I guess I was under the wrong impression with Unity3D. I had wrongly assumed it was an engine only used for 3D games. JWalsh also suggested Lua instead of Python. Why would you suggest Python instead of Lua? I understand each side probably has its pros and cons, but I'm interested in what part about it you like or don't like about Lua in order to make a decision.


a) Make a pong game. ( Here is the one i made when i started to use Unity: http://www.reunited-guild.net/pong/ , its playable in the browser so no download required)
b) Make a slightly bigger game, maybe a sokoban clone (would teach you how to deal with multiple level and animated models)
c) Make something a bit more complex, maybe a platformer, try to incorporate physics (fairly easy with Unity and you most likely used basic physics for pong)
d) a multiplayer (networked) version of pong.
e) <insert your own game ideas here, just keep it reasonable>


I also was unaware that I could make games that I could export into .swf files with Unity3D. This seems like a great outline, and I see can all the fun trouble that I'll probably have as I go along from step to step.


If you want to learn how to render objects just write a simple model renderer with OpenGL or something, it isn't hard. (You can use OpenGL with Java(LWGJL), C#(OpenTK) or pretty much any language imaginable. (The hard part with rendering is to deal with complex scenes and advanced special effects(these tend to be very math heavy) in a reasonably efficient way). (You could try to make a pong game with straight OpenGL aswell, its not that much harder than doing it with Unity3D allthough it will take a bit longer)


What's the most used API? OpenGL, Direct3D, DirectX, a combination of all of them?

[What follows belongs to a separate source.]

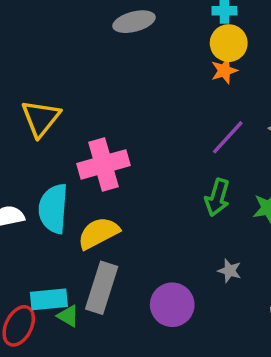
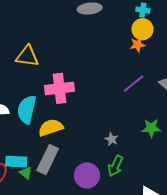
yellow triangle: (41, 118) -> (27, 56), turned 50
green arrow: (217, 197) -> (115, 166), moved
gray star: (230, 271) -> (112, 139), moved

I guess I don't fully understand how to go about learning how to render objects myself without a premade game engine. This is the greatest part of my confusion now that you have cleared up a really well thought out roadmap for my Unity experience.

Lastly, after following the instruction and tutorials on the Unity3D site will I be prepared in order to create a game like pong? In other words, will I need to look for additional sources at this point since I will most likely get "stuck."

Also when moving along with these projects do people generally post links to them in the forums for critique?